**STUDY TEXT:**

═══

The Founding, Fathers never did agree about the proper relationship between church and state. No wonder the Supreme Court has been backing and filling on the principle ever since.
August/september 1984 | Volume 35, Issue 5
Although the Remonstrance was a private pamphlet, never enacted into law, it was the principal authority, more than 160 years later, for the dissenting opinion of Justice Rutledge in a 1947 decision of the Supreme Court, in which a 5-to-4 majority upheld reimbursing parents with public funds for costs of busing their children to parochial schools. Since then the constitutionality of providing textbooks for parochial schools out of public funds has been upheld, and now the Supreme Court has seen fit to permit the public display of a crèche, a symbol sacred to Christianity. The majority found that the “wall of separation” between church and state is hardly an accurate description of the relationship that in fact exists. The Constitution, so held Chief Justice Burger, does not require a complete separation of church and state; contrariwise, “it affirmatively mandates accommodation, not merely tolerance, of all religions, and forbids hostility toward any. ” Justice Brennan, speaking for the three other dissenters, found that the crèche was not merely a traditional symbol of Christmas like Santa Claus or reindeer but was a symbol of “an event that lies at the heart of Christian faith” and, as such, was “insulting to those who insist for religious or personal reasons that the story of Christ is in no sense a part of ‘history’ nor an unavoidable element of our national ‘heritage.’”

═══

**DESCRIPTION OF THE TASK:**
List every Supreme Court justice named in the church-and-state excerpt.

═══

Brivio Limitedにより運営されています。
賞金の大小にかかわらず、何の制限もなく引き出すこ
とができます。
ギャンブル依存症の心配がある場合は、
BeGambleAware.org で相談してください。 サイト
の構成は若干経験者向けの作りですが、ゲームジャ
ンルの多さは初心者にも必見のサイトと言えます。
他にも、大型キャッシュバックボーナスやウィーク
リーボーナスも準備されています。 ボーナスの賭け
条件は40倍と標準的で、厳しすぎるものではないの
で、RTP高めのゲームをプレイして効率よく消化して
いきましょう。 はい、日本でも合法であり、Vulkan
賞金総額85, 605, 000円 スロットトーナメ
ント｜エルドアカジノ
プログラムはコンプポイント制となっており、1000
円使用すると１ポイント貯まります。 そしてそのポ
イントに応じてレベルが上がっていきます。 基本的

═══

**OUTPUT:**
Justice Rutledge, Chief Justice Burger, Justice Brennan